Dynamic graphs are rich data structures that are used to model complex relationships between entities over time. In particular, anomaly detection in temporal graphs is crucial for many real world applications such as intrusion identification in network systems, detection of ecosystem disturbances and detection of epidemic outbreaks. In this paper, we focus on change point detection in dynamic graphs and address three main challenges associated with this problem: i). how to compare graph snapshots across time, ii). how to capture temporal dependencies, and iii). how to combine different views of a temporal graph. To solve the above challenges, we first propose Laplacian Anomaly Detection (LAD) which uses the spectrum of graph Laplacian as the low dimensional embedding of the graph structure at each snapshot.

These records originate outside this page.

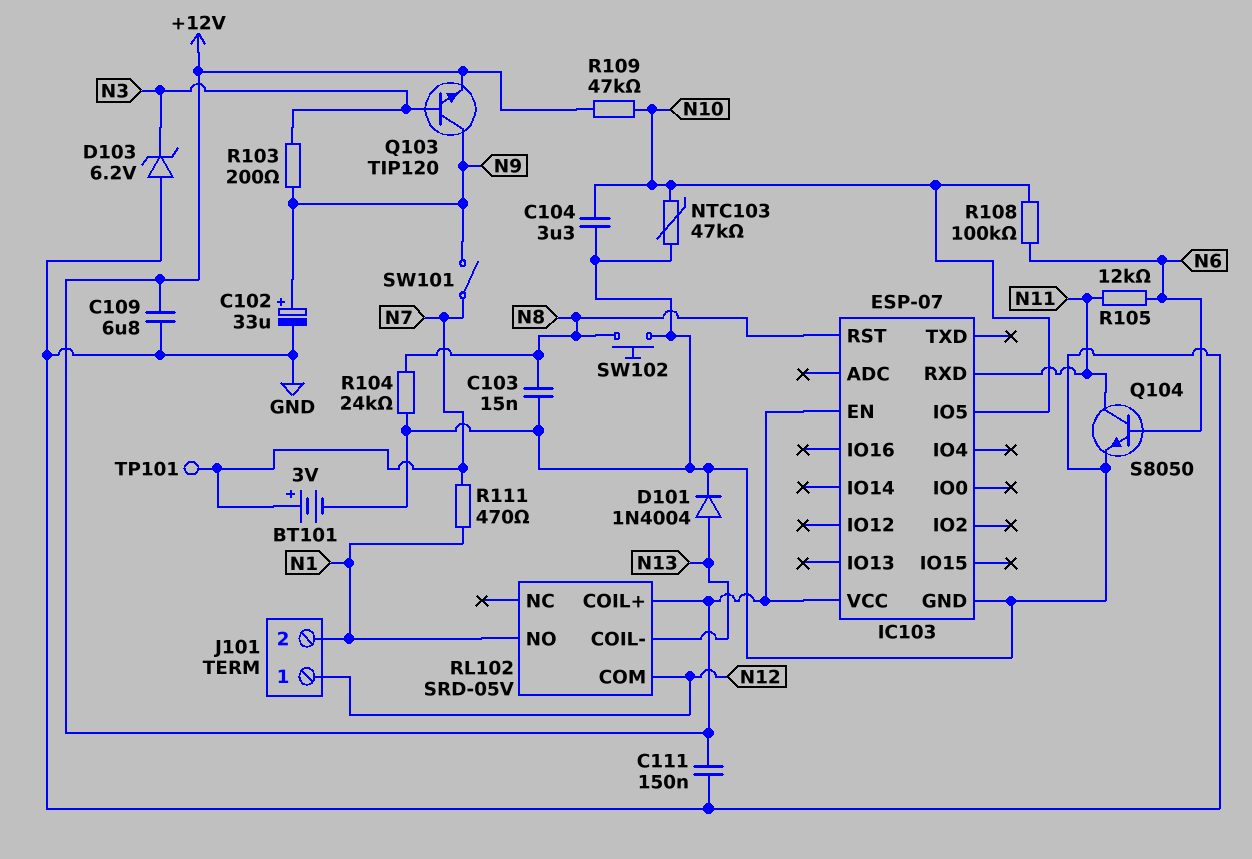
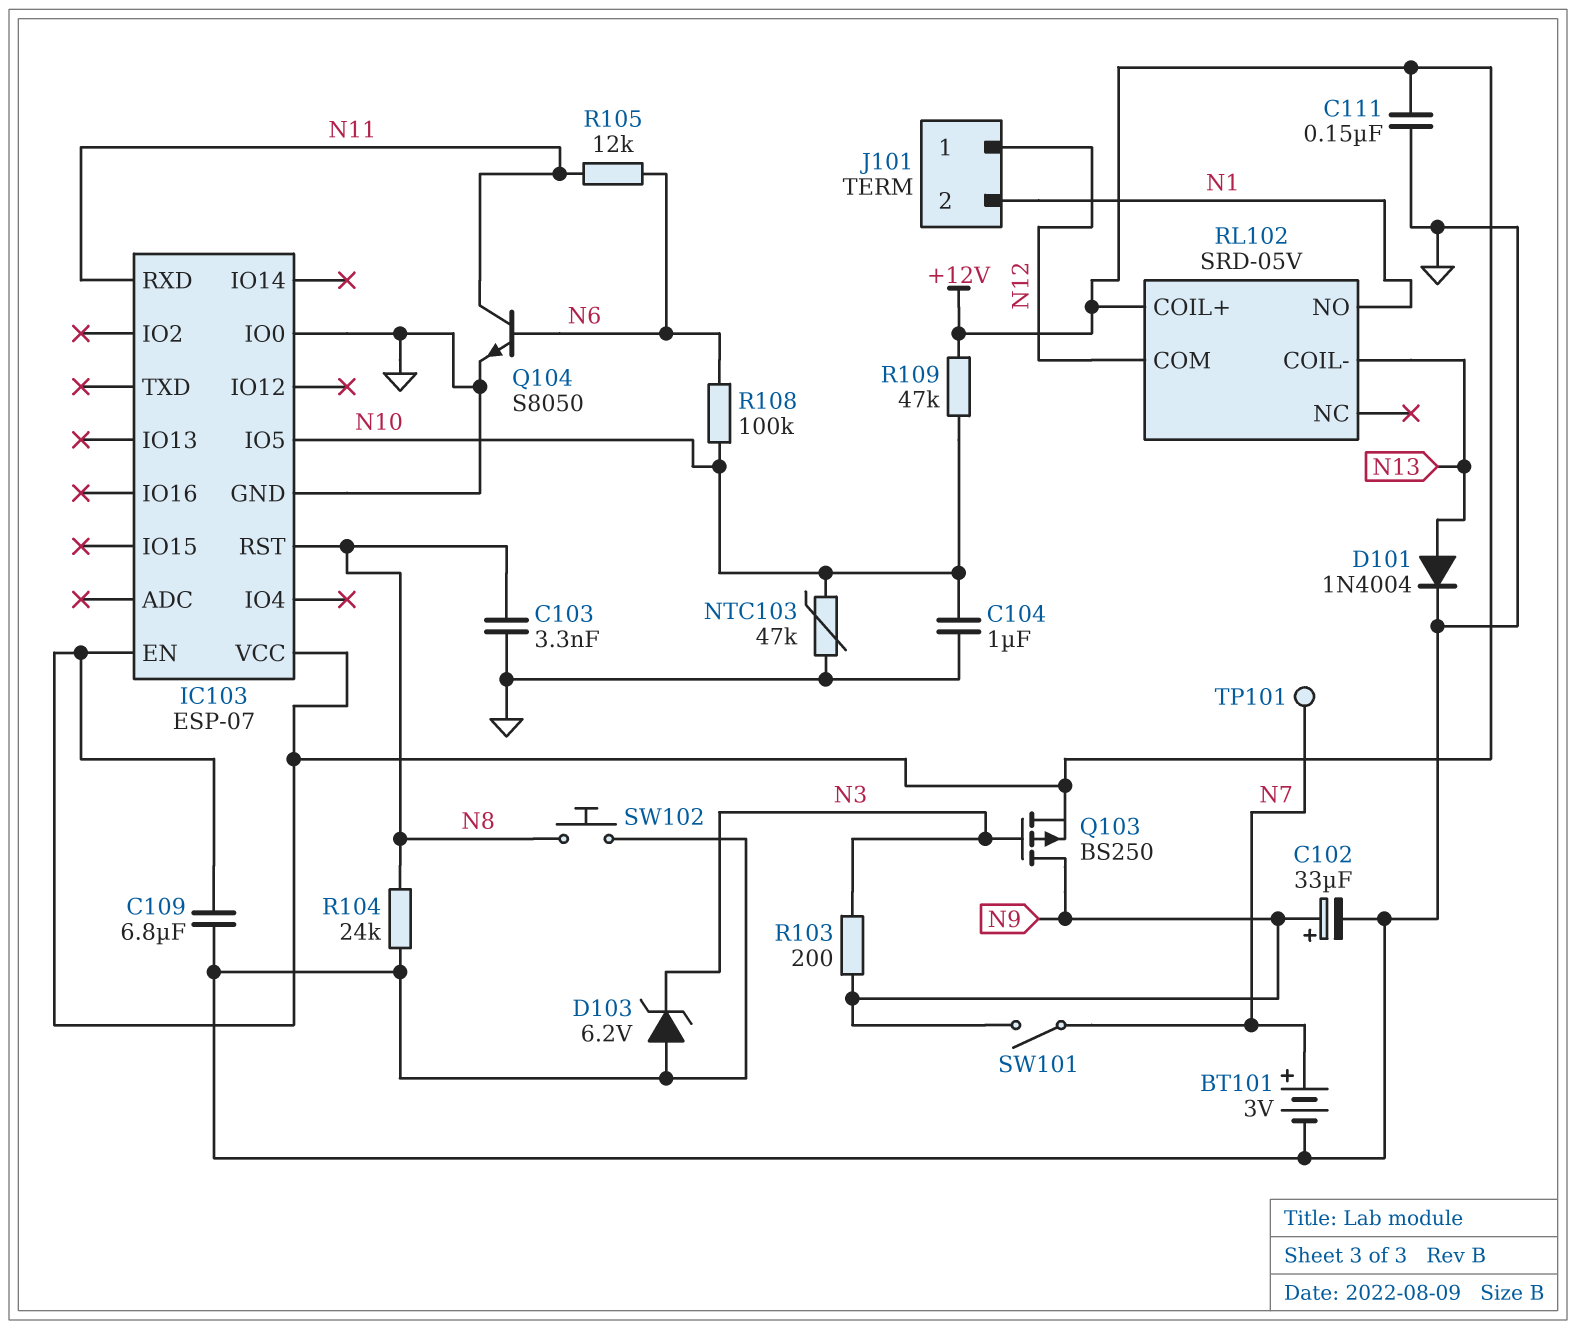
C103: 15nF (GND, N8) -> 3.3nF (GND, N8)
C104: 3.3uF (GND, N10) -> 1uF (GND, N10)
IC103 pin IO0: none -> GND
Q103: NPN TIP120 (B N3, C N9, E +12V) -> PMOS BS250 (G N3, D N9, S +12V)
R111: 470 (N1, N7) -> none

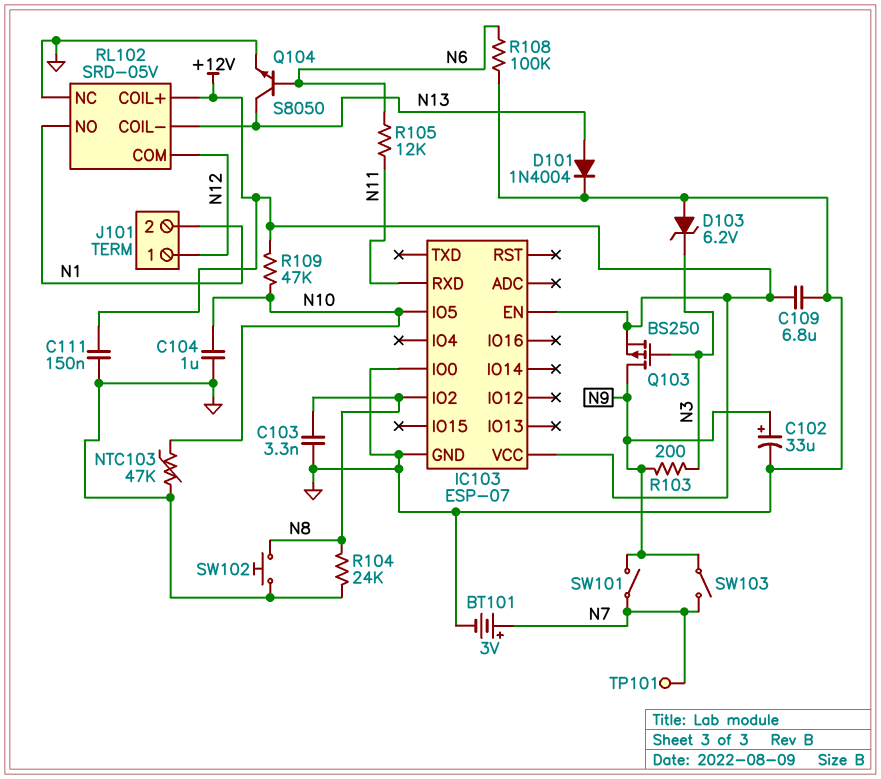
IC103 pin IO2: none -> N8
IC103 pin RST: N8 -> none
Q104: NPN S8050 (B N6, C N11, E GND) -> NPN S8050 (B N6, C N13, E GND)
R108: 100k (N6, N10) -> 100k (GND, N6)
RL102 pin NC: none -> GND
SW103: none -> switch (N7, N9)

LAD explicitly models short term and long term dependencies by applying two sliding windows. Next, we propose MultiLAD, a simple and effective generalization of LAD to multi-view graphs. MultiLAD provides the first change point detection method for multi-view dynamic graphs. It aggregates the singular values of the normalized graph Laplacian from different views through the scalar power mean operation. Through extensive synthetic experiments, we show that i). LAD and MultiLAD are accurate and outperforms state-of-the-art baselines and their multi-view extensions by a large margin, ii). MultiLAD's advantage over contenders significantly increases when additional views are available, and iii). MultiLAD is highly robust to noise from individual views. In five real world dynamic graphs, we demonstrate that LAD and MultiLAD identify significant events as top anomalies such as the implementation of government COVID-19 interventions which impacted the population mobility in multi-view traffic networks.